This demo shows how to use LLMs to improve discoverability of Earth observation datasets.
- Enrich STAC collection descriptions with application-focused context (e.g., agriculture monitoring, disaster response).
- Embed the enriched descriptions and topics as vectors, stored locally in Parquet and queried with DuckDB.
- Retrieve & Refine results for user queries using vector similarity search, with an LLM agent acting as a semantic judge.
The result is a lightweight prototype of a RAG-style system for semantic dataset discovery.
Disclaimer: this is the product of some weekend hacking to upskill with these technologies. I'm not claiming this is the best or even the right way to do this.
This project uses uv
(see installation instructions).
After cloning the repo and installing uv
, run uv sync
to create a virtual environment and install dependencies.

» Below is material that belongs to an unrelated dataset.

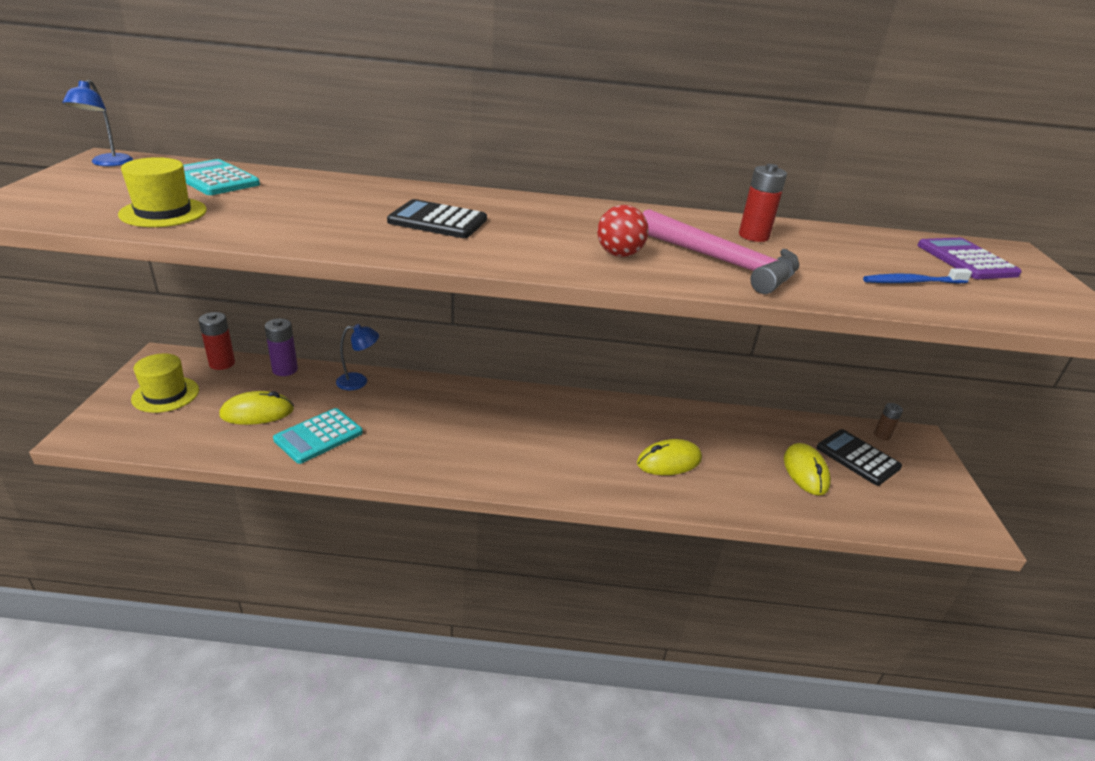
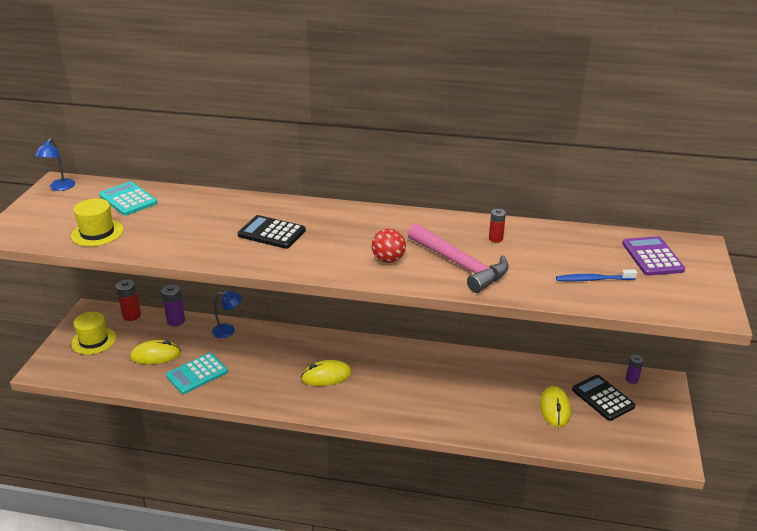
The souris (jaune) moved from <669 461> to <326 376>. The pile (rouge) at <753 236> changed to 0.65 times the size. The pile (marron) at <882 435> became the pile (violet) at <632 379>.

Note: I developed the Jupyter Notebook in VSCode so jupyterlab
is not included in the project requirements. To run the notebook within a Jupyter server, run uv sync --extra jupyterlab
followed by jupyter lab
to start the server.
This demo uses OpenAI's API so an API key is required. The notebook is also instrumented with logfire for observability. This is totally optional, but useful to understand what is happening when agents are running.
Run cp .env.example .env
and add your OpenAI API key. Optionally, set the Logfire API key.